Hi Ted,

On 17/05/19 6:38 p. m., Brainstorms wrote:
> Hi Offray,
>
> Yes, I definitely agree with you that Lua does not have the nice development
> environment of Pharo (what other language does?), and is very bare-bones, as
> it was originally intended for embedded applications.  


Yep, Pharo and other Smalltalk based IDEs are unbeatable as programming
experiences. What they have changed in my, is my look for other similar
experiences. In fact was going from an interactive first computing
experience that I explored things like Squeak, Etoys, Bots Inc,
IPython/Jupyter and Pharo. Trying to get something similar in Lua has
point me towards Zero Brane Studio (ZBS), which is (like Pharo) a Lua
IDE made on Lua itself.


> I've gone through
> nearly all of the online version of the Pharo MOOC now, and the ease of
> building a web app with Pharo+Seaside is /amazing/.  (That's reason enough
> to adopt Pharo!)  I'm now looking at Spec and how to work with that to make
> GUI apps.  I can't do web apps in Lua, nor is there a GUI in Lua.
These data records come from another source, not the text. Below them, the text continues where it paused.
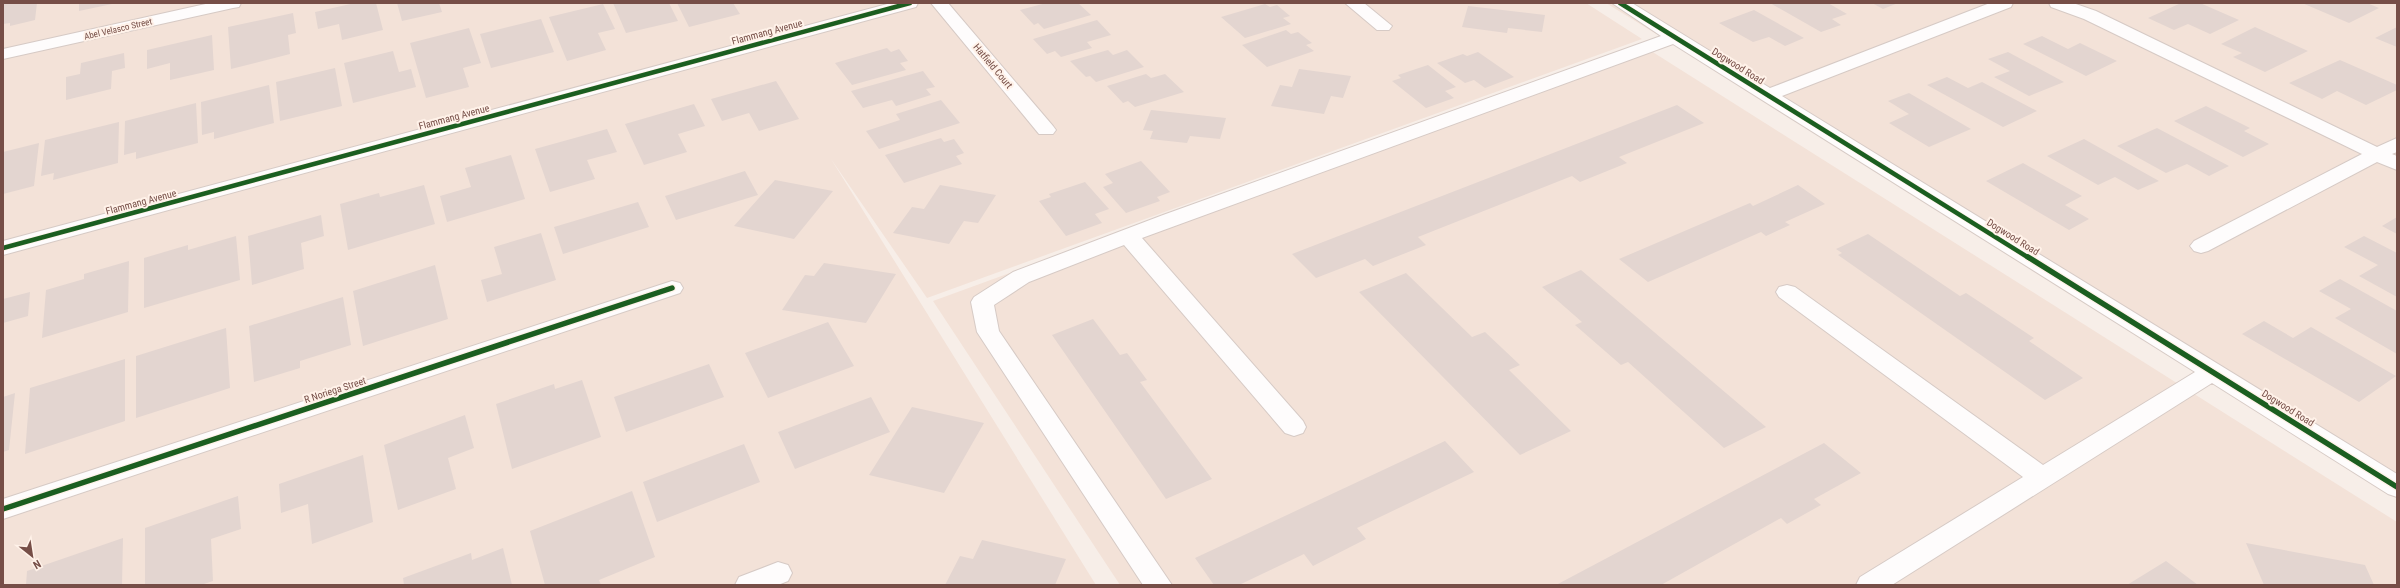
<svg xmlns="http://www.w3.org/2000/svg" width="2400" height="588" font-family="'Roboto Condensed',sans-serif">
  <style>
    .residential { fill: #f3e2d8 }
    .building { fill: #e3d5d0 }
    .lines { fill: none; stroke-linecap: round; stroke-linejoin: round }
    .minor-casing { stroke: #d6cac5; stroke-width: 2 }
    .minor { fill: #fefcfc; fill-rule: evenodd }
    .cycleway-far1-casing { stroke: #fff2e9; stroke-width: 6 }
    .cycleway-casing { stroke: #fff2e9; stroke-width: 8 }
    .cycleway-far1 { stroke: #1b5e20; stroke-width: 4.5 }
    .cycleway { stroke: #1b5e20; stroke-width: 5.5 }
    .labels { text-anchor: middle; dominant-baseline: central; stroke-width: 4; stroke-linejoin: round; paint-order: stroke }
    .far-street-label { font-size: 9px; fill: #764e47; stroke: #fff2e9 }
    .street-label { font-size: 10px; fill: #764e47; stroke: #fff2e9 }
  </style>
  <rect width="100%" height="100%" fill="#f7eee8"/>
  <!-- residential -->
  <path class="residential" d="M3 3H1586L1642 39 927 298 831 159 1096 585H3Z
    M1606 3H2397V492Z
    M1640 44 2397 522V585H1120L933 301Z"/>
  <!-- building -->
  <path class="building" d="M3 3H37L35 20 10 26V23L3 24Z
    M79 3H112V4L79 11Z
    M355 3H376L383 30 342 40 339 24 318 29 315 12Z
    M397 3H439L442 12 402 21Z
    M613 3H669L678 21 626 33Z
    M677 3H733L740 14 689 27Z
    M1046 3H1078L1091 15 1044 29 1038 23 1034 25 1020 10Z
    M1770 3H1828L1847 14 1832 19 1841 25 1821 32Z
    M1872 3H1898L1883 9Z
    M2181 3H2200L2239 20 2210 34 2188 24 2174 30 2148 18Z
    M2302 3H2367L2379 8 2349 23Z
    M603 4 615 29 598 33 606 50 567 61 549 17Z
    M1265 4 1270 7 1277 5 1290 16 1283 18 1291 24 1245 38 1221 17Z
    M1468 6 1545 15 1542 32 1508 28 1507 33 1462 27Z
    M1754 10 1804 38 1785 46 1769 37 1753 42 1719 23Z
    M293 13 296 33 288 35 290 54 231 69 228 27Z
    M541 19 554 52 491 68 480 34Z
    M1097 20 1111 35 1087 42 1092 48 1061 57 1055 51 1047 54 1033 39Z
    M2255 27 2308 51 2265 72 2233 57 2242 53 2221 44Z
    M2397 27V47L2375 38Z
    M469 28 481 63 463 68 469 87 426 98 410 43Z
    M1286 30 1291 34 1298 32 1312 43 1306 45 1314 51 1267 67 1242 45Z
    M212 35 214 70 170 80V63L147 69V50Z
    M2042 36 2068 49 2080 43 2117 61 2086 76 2023 44Z
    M887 48 891 52 899 49 908 61 900 63 906 70 852 85 835 63Z
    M1108 50 1113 55 1127 50 1144 67 1096 82 1090 76 1086 77 1070 61Z
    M393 51 399 72 411 69 416 87 353 103 344 63Z
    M1478 52 1514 77 1485 88 1474 80 1465 83 1437 63 1463 54 1467 56Z
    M2008 52 2064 82 2029 96 1994 77 2010 71 1988 59Z
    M124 53 125 68 112 71 111 89 66 100V77L80 74 81 63Z
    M2340 60 2397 85V90L2366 105 2337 91 2322 99 2289 83Z
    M1428 65 1456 87 1445 91 1454 98 1426 108 1392 81 1401 78 1398 75Z
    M335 68 342 106 280 121 276 82Z
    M1299 69 1351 76 1343 98 1331 96 1324 114 1271 106 1280 85 1292 87Z
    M923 71 935 87 926 89 931 95 896 106 892 100 863 108 851 91Z
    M1146 74 1151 78 1165 74 1184 92 1135 107 1128 101 1123 103 1107 86Z
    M1947 77 1968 88 1982 82 2037 111 2003 127 1927 85Z
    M776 81 799 119 759 131 749 113 722 121 711 99Z
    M269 85 274 123 214 139V132L202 135 201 102Z
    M1909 93 1971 129 1929 147 1889 123 1909 114 1888 101Z
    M941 100 960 123 879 149 866 131 900 120 896 114Z
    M196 103 198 143 136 159V152L124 155 125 121Z
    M694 104 705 126 678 134 687 152 644 165 625 124Z
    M1677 105 1704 123 1619 157 1627 163 1580 182 1572 176 1418 237 1426 245 1373 266 1365 259 1316 278 1292 254Z
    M2206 106 2250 128 2244 131 2269 144 2243 157 2174 121Z
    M1151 110 1226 118 1220 139 1190 136 1187 143 1150 139 1153 131 1143 130Z
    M119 122 118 163 53 180 54 173 41 176 45 140Z
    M2157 128 2229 166 2209 176 2187 164 2166 173 2117 146Z
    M607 129 617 152 587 160 595 179 550 192 535 149Z
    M941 138 944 142 954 139 964 153 956 156 962 164 904 183 885 155Z
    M2084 139 2159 181 2138 190 2115 177 2098 185 2047 156Z
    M39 143 34 186 3 194V152Z
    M511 155 525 199 447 222 440 196 471 187 465 168Z
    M1141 161 1170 192 1157 197 1160 201 1126 213 1103 187 1113 183 1105 174Z
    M2023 163 2082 196 2065 205 2089 219 2069 230 1986 181Z
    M745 171 758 195 676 220 665 196Z
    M775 180 833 191 794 239 734 226Z
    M1085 182 1109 209 1095 214 1102 223 1066 236 1039 201 1051 197 1049 194Z
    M424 185 435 224 348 250 340 204 379 193 380 197Z
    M940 185 996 195 978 223 964 221 949 244 893 233 912 207 924 209Z
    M1798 185 1825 204 1785 222 1790 225 1766 236 1761 232 1648 282 1619 259 1750 203 1753 206Z
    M638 202 649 227 563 254 554 227Z
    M321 215 324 236 301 243 304 269 252 285 248 236Z
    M2397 217V234L2382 226Z
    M541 233 556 280 487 302 481 280 502 274 494 247Z
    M1868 234 1960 296 1966 293 2034 338 2029 341 2083 378 2045 400 1838 255 1842 253 1836 249Z
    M236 236 240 280 144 308V258L188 245V250Z
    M2364 236 2397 253V297L2359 276 2378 265 2344 247Z
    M129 261 128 312 42 338 46 290 84 279V274Z
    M824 263 896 274 866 323 782 310 805 275 814 276Z
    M435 265 448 319 363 346 353 291Z
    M1581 270 1766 427 1724 448 1628 362 1621 365 1575 325 1582 322 1542 287Z
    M1406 273 1472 337 1485 332 1520 365 1509 370 1571 431 1520 455 1359 292Z
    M2340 279 2397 311V354L2335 318 2351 309 2319 291Z
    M30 292 28 316 3 323V299Z
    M343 297 351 345 300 361V368L254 382 249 326Z
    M1093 319 1120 355 1127 353 1147 380 1140 382 1212 479 1166 499 1052 335Z
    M2264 321 2293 338 2311 327 2396 376 2359 402 2242 334Z
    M828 322 854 366 768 398 745 353Z
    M226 328 230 388 136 418V356Z
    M125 359V421L25 454 30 388Z
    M709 364 724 397 626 432 614 397Z
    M582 380 601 437 512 469 496 404 554 384 555 389Z
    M15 393 9 450 3 452V397Z
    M871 397 890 432 795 469 778 432Z
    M912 407 984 423 944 493 869 475Z
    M465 415 474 448 448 458 456 489 398 510 384 445Z
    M1445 441 1474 472 1357 528 1366 539 1313 566 1304 554 1239 585H1214L1195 558Z
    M1824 443 1861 473 1814 499 1821 505 1787 524 1781 518 1661 585H1556Z
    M744 444 760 482 657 522 643 482Z
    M363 455 373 522 312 544 308 504 281 513 279 484Z
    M632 491 655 557 599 580 601 585H545L530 531Z
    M238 496 241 529 211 539 213 581 201 585H145V528Z
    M123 538 122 585H26L27 571Z
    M982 540 1066 559 1055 585H945L960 556 973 559Z
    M2246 543 2365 565 2374 585H2264Z
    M503 548 512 585H404L403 578 471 553 472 560Z
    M2166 561 2198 585H2127Z"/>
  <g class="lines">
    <!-- minor casing -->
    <g class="minor-casing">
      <path id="minor" d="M210 3H241L239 7 233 8 3 59V49Z
        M891 3H918L916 7 3 255V241Z
        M931 3H948L1053 126 1056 130 1053 134H1039Z
        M1345 3H1364L1392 26 1389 30H1377Z
        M1612 3H1632L1770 88 1990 3H2013L2011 7 1782 96 2397 474V497L2388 494 2212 383 1892 585H1856L1860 577 2023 477 1779 297 1776 292 1779 287 1787 285 1795 287 2043 465 2195 372 1673 44 1142 238 1303 421 1306 427 1303 433 1294 436 1285 433 1124 245 1029 282 994 305 999 331 1172 585H1143L977 332 971 302 974 297 1013 272 1163 215 1661 36Z
        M2049 3H2073L2096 11 2377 147 2397 138V152L2392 154 2397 156V170L2377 162 2208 251 2201 253 2194 251 2190 246 2194 241 2362 154 2084 19 2051 7Z
        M672 281 680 283 683 288 680 293 3 519V499Z
        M778 562 788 565 792 573 788 581 778 585H735L739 577Z"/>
    </g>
    <!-- minor -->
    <use href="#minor" class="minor"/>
    <!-- cycleway-far1 casing -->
    <g class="cycleway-far1-casing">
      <path id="cycleway-far1" d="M1620 3 2029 258
        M3 248 910 3"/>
    </g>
    <!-- cycleway casing -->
    <g class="cycleway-casing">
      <path id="cycleway" d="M2028 257 2397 487
        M3 509 672 288"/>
    </g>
    <!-- cycleway-far1 -->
    <use href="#cycleway-far1" class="cycleway-far1"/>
    <!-- cycleway -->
    <use href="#cycleway" class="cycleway"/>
  </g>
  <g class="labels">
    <!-- far-street labels -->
    <g class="far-street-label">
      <text transform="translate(118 29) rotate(-13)">Abel Velasco Street</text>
    </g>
    <!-- street labels -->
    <g class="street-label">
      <text transform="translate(767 32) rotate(-15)">Flammang Avenue</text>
      <text transform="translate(993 66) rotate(50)">Hatfield Court</text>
      <text transform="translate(1738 66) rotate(32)">Dogwood Road</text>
      <text transform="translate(454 117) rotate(-15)">Flammang Avenue</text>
      <text transform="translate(141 202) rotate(-15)">Flammang Avenue</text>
      <text transform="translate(2013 237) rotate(32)">Dogwood Road</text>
      <text transform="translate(335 390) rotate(-18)">R Noriega Street</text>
      <text transform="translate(2288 408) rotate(32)">Dogwood Road</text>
    </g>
  </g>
  <!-- border -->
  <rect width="2400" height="588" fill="none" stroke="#764e47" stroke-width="8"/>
  <!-- north arrow -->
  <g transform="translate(32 556) rotate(150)" stroke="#fff2e9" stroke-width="3" paint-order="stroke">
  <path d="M0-3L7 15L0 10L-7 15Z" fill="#764e47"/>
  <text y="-6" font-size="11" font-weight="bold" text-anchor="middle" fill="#764e47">N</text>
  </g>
</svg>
Spec and making GUI was the way I started my exploration with Pharo.
Particularly using the Spec-GT bridge to create interactive notebooks in
Grafoscopio. In my case, works better when you have a "real world"
example to learn/solve in your programming environment. ZBS is made on
Lua using Wx Widgets for Lua, but as you point after, it is an extra
library. On the web front I saw some Seaside and Aida Web, but now I'm
more into and even more minimalist approach using Teapot. Even I have a
pretty alpha stuff combining Teapot with Material Design Light and
Fossil at:

https://mutabit.com/repos.fossil/brea/

>
> For that matter, with Lua there is no interaction with the OS, no sockets,
> and very minimal file system interaction (that's actually built into Lua --
> it doesn't even know what a directory is).  All of these capabilities can be
> had in Lua, but they must be provided by external libraries -- even the
> ability to interact via a terminal command line is typically done via a
> small C app that wraps a Lua "state".  Lua is tiny.  Tiny, but powerful.
Yes I like this pretty minimal setup for Lua. In fact I found it (again)
while working on reproducible research and publishing, as the extension
language for Pandoc and LaTeX (via LuaTeX).
>
> So I see that as an advantage, and a compliment to Pharo.  Seaside may be an
> external library to Pharo, but much of "the rest" is built-in, and comes
> with a nice OS/IDE to wrap it all up and keep things together.  Did not
> Smalltalk-80 invent the concept of a container, which is becoming all the
> rage in IT today?  Yet another first for ST..?
I remember some talk in Twitter with the Docker people about how
Smalltalk was an inspiration of the containers idea, but I can't locate
it again.
>
> So I guess that's my beginner impression of Pharo: a great environment that
> lives in a container.  (I'm learning how to implement containers and
> implement /in/ containers now, too.)  How easy is it to cross that boundary
> and interact with the rest of the world?  Maybe another way Lua and Pharo
> are dissimilar?
In my case, I interact with the external world via formats and DOMs
using parsers for JSON, HTML, CVS and so on and some times callings to
the OS. No obstacles there. Pharo is a pretty well suited environment to
interact with the external world on data visualization/processing issues
for reproducible research and publishing, while it helps me in keep
incidental complexity away, being a pretty self contained environment.
>
> Example: I automate hardware... Can I use Pharo to interact with
> instrumentation over USB?

Yes. There is a Pharo things project and Phratch (Arduido + Pharo +
Scratch) which use Pharo to interact with hardware.